More and more brands and products are designed to get noticed on social media. The Starbucks Unicorn that changes colour as it’s being served to you? That’s tailor-made for Instagram and Snapchat.
Why? Because those Instagram and Snapchat posts are free advertising, free branding; they spread organically and more widely than any conventional campaign. It’s one thing for you to say your business is doing something and it’s great; other people saying it for you feels more authentic, and is more likely to connect than direct marketing.
Engagement is a primary goal for any event, and social media provides a trackable metric of engagement. If people are talking about something, they’re engaged with it – and they’re promoting its message while they’re there. Event presence on social media doesn’t work the same way – Twitter and Instagram are the channels to watch, then LinkedIn, less Facebook and Snapchat – but it should still be a serious factor in your planning and marketing.
So…how do you encourage people to get involved?
Every event happens, but not every event is a happening.
The term – first coined by Allan Kaprow in 1957 – comes from performance art. It describes a performance, event or situation that is unique every time, involving the viewer to provide a specific experience that will never be repeated. It’s ephemeral – defined by the action, the activity, the occasion, the experience.
A happening makes people say “you should have been there” – and they’re likely to say it on social media.
We supported and developed Renault’s presence at Goodwood this year. Every year’s different; every visitor experience is different; and a quick look at the #Goodwood hashtag on Twitter hints at dozens of unique stories on the far side of the camera.
People are going to tweet about your event. It’s par for the course with conferences and seminars in the age of social media. People will be live-tweeting their experience as a form of note-taking; people who couldn’t make the event will want to be kept in the loop.
Both groups benefit from a planned approach to tagging. Your note-taking live-tweeting attendees will be able to organise their thoughts, and your remote audience will know where to look for the latest.
If you’re working with a major brand – like Renault – their name will work, if you generate enough tweets and snapshots to dominate the hashtag for the duration. A set of three – your name, the event title, and theirs – is better still.
A short, distinctive hashtag that you share and promote well in advance – something you’ve established and controlled – is another powerful option. You can use that as the lynchpin for a Storify or a Moment too: something like #Goodwood17 is self-filtering in a way that #Renault won’t be.
The peak of the personalised hashtag, though, is the branded hashtag. This is a paid-for, automated feature on Twitter: Every time someone uses the hashtag you’ve bought, an emoji you’ve designed is added to their Tweet.
Like and share this post for your chance to win. Fave and retweet this tweet for a free ticket. The traditional marketer’s giveaway becomes effortless on social media – give people a chance to win something with only a click or two, and they’ll take you up on it.
It takes almost no effort to set up – all you need’s a branded image with the rules added as text and you’re basically set. Twitter’s guidelines recommend asking replies to mention you – so they’re easier for you to track – and picking a hashtag to help the contest take off.
A Cisco white paper claims video will account for 80% of all internet traffic by 2019. Social media is no different.
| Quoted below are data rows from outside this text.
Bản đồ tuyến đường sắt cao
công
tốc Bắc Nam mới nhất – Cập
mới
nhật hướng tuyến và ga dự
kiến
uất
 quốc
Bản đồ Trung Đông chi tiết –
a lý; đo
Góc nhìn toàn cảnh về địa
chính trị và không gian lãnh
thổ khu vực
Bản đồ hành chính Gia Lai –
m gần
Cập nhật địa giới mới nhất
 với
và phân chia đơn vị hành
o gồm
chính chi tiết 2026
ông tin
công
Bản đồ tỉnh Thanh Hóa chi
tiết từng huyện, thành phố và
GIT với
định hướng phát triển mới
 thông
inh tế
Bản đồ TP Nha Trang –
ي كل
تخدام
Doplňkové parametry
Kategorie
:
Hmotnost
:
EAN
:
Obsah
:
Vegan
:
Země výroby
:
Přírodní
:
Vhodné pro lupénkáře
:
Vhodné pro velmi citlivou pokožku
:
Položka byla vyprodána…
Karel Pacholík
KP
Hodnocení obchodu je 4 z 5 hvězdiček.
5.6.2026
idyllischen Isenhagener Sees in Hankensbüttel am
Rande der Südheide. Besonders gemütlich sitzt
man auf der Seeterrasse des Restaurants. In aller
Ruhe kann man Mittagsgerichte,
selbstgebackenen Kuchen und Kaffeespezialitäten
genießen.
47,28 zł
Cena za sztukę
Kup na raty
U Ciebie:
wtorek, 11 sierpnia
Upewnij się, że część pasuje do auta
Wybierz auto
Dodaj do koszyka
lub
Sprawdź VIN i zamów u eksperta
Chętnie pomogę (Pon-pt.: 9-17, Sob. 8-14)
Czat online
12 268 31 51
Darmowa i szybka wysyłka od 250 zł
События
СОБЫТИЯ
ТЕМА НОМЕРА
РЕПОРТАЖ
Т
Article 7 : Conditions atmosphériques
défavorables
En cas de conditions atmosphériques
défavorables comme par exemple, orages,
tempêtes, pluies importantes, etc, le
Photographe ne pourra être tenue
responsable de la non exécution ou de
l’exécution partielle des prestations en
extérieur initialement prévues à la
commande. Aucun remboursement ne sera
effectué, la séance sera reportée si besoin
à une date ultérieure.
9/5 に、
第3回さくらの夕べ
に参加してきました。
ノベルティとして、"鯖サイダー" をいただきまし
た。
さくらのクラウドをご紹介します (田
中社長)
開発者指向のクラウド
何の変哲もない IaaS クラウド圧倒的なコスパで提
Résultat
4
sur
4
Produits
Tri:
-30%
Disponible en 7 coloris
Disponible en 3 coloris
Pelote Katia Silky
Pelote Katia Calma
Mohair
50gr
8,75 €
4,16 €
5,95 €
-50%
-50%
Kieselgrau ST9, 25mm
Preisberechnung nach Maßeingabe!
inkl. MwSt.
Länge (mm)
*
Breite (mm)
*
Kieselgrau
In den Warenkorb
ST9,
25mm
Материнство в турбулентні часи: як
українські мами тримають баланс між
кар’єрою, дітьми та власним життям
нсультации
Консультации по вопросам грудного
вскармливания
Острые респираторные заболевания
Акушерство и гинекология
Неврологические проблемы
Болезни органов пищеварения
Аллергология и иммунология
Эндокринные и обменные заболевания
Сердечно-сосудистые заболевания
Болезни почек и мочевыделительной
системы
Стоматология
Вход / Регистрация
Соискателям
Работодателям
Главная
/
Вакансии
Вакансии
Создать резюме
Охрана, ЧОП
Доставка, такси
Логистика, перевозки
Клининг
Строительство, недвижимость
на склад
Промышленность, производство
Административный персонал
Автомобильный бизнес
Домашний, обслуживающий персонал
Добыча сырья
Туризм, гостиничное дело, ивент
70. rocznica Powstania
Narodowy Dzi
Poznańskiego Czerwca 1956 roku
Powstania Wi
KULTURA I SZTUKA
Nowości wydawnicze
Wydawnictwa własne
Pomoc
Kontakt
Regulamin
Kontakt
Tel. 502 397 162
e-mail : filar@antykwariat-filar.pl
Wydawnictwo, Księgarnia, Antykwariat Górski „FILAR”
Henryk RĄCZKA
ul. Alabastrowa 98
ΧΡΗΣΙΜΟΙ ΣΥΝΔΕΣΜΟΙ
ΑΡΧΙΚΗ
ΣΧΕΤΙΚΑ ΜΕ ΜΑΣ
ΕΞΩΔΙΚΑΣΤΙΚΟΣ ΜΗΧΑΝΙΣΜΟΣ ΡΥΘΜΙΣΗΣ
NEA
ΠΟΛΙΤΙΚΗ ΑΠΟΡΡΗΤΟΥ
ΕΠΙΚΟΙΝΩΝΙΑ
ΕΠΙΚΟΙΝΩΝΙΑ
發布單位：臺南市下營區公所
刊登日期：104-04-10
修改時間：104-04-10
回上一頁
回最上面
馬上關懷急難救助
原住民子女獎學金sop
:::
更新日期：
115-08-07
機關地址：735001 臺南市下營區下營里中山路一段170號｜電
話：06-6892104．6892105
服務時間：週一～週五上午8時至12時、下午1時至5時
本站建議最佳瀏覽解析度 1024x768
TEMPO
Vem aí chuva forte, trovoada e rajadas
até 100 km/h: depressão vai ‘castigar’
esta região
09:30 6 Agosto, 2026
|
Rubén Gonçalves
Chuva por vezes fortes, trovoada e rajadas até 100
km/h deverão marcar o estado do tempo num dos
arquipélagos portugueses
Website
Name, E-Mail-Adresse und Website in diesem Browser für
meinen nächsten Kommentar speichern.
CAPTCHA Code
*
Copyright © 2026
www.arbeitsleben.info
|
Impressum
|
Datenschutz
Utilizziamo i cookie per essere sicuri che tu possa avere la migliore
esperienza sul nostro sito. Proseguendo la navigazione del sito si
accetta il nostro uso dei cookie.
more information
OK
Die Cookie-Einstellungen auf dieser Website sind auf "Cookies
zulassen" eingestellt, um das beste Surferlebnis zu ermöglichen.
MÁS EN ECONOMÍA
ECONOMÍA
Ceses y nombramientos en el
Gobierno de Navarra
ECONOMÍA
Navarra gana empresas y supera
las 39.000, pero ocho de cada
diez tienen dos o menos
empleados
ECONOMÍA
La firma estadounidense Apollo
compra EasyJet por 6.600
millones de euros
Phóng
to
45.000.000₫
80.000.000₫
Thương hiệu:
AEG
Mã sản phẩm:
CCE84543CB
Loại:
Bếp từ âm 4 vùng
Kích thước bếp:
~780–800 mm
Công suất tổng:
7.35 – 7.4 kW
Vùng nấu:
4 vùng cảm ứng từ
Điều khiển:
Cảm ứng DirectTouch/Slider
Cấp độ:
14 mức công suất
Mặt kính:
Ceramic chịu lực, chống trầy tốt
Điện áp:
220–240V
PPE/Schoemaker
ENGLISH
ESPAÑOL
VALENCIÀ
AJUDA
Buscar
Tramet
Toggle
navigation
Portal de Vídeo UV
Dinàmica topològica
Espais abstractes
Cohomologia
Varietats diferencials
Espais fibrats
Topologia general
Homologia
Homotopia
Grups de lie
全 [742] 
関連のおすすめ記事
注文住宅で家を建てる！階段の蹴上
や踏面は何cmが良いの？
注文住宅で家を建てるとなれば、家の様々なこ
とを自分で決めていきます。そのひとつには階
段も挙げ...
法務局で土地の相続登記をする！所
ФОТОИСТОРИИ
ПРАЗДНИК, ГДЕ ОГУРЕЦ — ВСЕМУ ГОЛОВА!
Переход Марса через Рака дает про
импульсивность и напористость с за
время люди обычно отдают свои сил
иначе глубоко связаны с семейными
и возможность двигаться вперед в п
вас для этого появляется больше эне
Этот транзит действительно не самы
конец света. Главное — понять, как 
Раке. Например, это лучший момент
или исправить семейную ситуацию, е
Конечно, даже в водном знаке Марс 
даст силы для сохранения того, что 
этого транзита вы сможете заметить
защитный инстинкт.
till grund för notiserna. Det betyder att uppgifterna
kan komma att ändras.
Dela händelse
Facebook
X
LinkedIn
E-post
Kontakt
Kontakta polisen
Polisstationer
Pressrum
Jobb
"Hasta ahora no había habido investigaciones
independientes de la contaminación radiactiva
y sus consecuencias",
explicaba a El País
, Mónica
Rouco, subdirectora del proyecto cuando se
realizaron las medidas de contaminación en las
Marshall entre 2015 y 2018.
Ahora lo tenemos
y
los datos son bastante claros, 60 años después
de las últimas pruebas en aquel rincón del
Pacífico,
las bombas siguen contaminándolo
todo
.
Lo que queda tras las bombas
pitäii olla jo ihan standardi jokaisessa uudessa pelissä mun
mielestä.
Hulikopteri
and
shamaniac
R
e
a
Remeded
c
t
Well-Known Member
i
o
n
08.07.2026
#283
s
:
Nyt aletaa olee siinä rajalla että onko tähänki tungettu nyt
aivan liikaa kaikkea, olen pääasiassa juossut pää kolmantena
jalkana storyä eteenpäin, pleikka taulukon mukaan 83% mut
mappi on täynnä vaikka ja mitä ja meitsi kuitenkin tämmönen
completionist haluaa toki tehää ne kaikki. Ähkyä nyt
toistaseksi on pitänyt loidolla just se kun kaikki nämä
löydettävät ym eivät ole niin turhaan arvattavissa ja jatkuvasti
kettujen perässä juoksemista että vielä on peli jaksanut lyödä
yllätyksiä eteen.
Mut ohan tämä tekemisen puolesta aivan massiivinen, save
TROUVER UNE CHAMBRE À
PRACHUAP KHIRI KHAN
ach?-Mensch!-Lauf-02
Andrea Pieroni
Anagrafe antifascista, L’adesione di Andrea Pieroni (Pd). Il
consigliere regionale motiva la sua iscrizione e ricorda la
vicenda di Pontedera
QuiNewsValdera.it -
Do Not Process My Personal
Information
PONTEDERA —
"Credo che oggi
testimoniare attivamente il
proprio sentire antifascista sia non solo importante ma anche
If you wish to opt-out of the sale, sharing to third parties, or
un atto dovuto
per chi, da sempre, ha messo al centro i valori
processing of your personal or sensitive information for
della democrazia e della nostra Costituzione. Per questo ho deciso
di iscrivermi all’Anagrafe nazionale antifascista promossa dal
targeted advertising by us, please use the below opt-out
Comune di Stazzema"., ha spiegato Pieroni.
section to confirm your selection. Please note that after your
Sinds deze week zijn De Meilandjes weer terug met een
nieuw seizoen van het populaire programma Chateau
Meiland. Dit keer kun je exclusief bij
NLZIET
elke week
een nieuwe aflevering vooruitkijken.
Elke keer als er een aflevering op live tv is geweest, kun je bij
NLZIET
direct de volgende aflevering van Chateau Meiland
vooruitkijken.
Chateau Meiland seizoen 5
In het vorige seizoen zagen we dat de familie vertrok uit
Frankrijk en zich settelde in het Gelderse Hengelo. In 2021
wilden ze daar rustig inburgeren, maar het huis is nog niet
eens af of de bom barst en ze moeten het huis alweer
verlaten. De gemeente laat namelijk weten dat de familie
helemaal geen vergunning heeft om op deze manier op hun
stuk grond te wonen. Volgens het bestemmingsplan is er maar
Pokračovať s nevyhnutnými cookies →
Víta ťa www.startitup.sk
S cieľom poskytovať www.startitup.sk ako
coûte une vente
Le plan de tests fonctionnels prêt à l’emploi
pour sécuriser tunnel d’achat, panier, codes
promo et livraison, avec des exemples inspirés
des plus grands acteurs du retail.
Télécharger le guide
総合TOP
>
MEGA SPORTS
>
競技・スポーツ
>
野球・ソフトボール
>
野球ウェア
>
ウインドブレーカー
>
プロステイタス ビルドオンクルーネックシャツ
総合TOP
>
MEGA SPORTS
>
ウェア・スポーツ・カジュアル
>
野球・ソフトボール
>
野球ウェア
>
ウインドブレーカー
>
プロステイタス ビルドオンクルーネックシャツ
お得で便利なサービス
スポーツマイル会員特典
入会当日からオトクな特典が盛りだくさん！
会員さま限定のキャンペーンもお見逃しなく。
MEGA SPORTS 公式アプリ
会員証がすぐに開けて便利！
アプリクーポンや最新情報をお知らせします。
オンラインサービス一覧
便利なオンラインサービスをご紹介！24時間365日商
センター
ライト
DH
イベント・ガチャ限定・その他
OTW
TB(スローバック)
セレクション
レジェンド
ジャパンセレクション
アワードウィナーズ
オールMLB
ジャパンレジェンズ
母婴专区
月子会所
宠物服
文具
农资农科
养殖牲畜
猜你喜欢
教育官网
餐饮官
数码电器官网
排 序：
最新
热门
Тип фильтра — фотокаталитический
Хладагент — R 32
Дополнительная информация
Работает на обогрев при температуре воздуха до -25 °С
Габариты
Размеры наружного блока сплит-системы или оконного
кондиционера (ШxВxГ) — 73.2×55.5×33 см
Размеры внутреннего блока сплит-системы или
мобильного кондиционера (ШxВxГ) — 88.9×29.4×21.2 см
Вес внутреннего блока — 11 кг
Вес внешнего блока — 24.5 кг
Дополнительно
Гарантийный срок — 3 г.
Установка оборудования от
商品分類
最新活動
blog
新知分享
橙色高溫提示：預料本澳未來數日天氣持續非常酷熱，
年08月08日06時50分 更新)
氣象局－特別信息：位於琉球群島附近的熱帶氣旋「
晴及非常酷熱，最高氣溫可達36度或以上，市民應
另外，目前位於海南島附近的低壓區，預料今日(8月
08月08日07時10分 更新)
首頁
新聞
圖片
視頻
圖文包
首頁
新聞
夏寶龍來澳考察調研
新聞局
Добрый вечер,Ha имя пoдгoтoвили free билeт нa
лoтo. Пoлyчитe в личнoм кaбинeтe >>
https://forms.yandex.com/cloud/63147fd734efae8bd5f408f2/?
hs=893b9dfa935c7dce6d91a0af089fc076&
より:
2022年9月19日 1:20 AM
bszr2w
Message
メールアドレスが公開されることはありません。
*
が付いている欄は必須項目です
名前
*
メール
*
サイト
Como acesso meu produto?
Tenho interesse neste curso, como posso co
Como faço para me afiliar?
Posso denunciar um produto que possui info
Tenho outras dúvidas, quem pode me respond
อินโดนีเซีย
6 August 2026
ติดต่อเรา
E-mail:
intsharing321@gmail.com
People are visual by nature; we share things we can watch and listen to, and which convey information quickly (ideally, in under five minutes).
Creating a video yourself is one option, and an increasingly reliable way of building anticipation for your events (and putting a human face to your brand with a regular presenter).
Building a space that lends itself well to 360-degree video (which will be seen by 29% more people than a traditional video) encourages delegates and visitors to create their own shareable content, engaging creatively as well as in discussion.
Something like the Innotribe exhibit at Sibos 2016 would work for both – there’s space for your cameras to film, without intruding on an interior which naturally lends itself to the 360-degree panoramic view.
For all the stands, design and planning that goes into an event, it’s the talks that really offer the depth – particularly the keynotes. Keynote talks manifest a common theme to anchor an event; to ground it, give it some direction.
These talks are the one thing you want every delegate to attend, discuss, share, and engage with. It can be something outrageous, something that energises, something that gives attendees a real take-home.
It could be learning something they didn’t know before. It could be a famous face – a big name from the industry, or a bona fide celebrity. The former provides credibility and respectable insight – the latter will have a brand of their own, with followers who’ll engage and share with content that features their icon of choice.
Or it could be something a bit more… out there, like Burger King’s spot at Cannes 2017. This didn’t exactly have a famous face attached to it, but it definitely had personality – and everyone who recorded it from the audience created some shareable social media content for the brand.
Offering something unusual gives people something to talk about – an experience they want to share.
The launch exhibit for Amgen’s Repatha led visitors through an immersive space, delivering information through touch and technology. It was more than just another product briefing – it was engaging, powerful and interactive, which made an innovative experience out of a new product.
Show people something they’ve never seen before, and let them experience it in a new way. Blow their minds.
Social media is an organic medium – there’s no way of guaranteeing something will take off. All you can do is plant the right seeds, and encourage them to grow.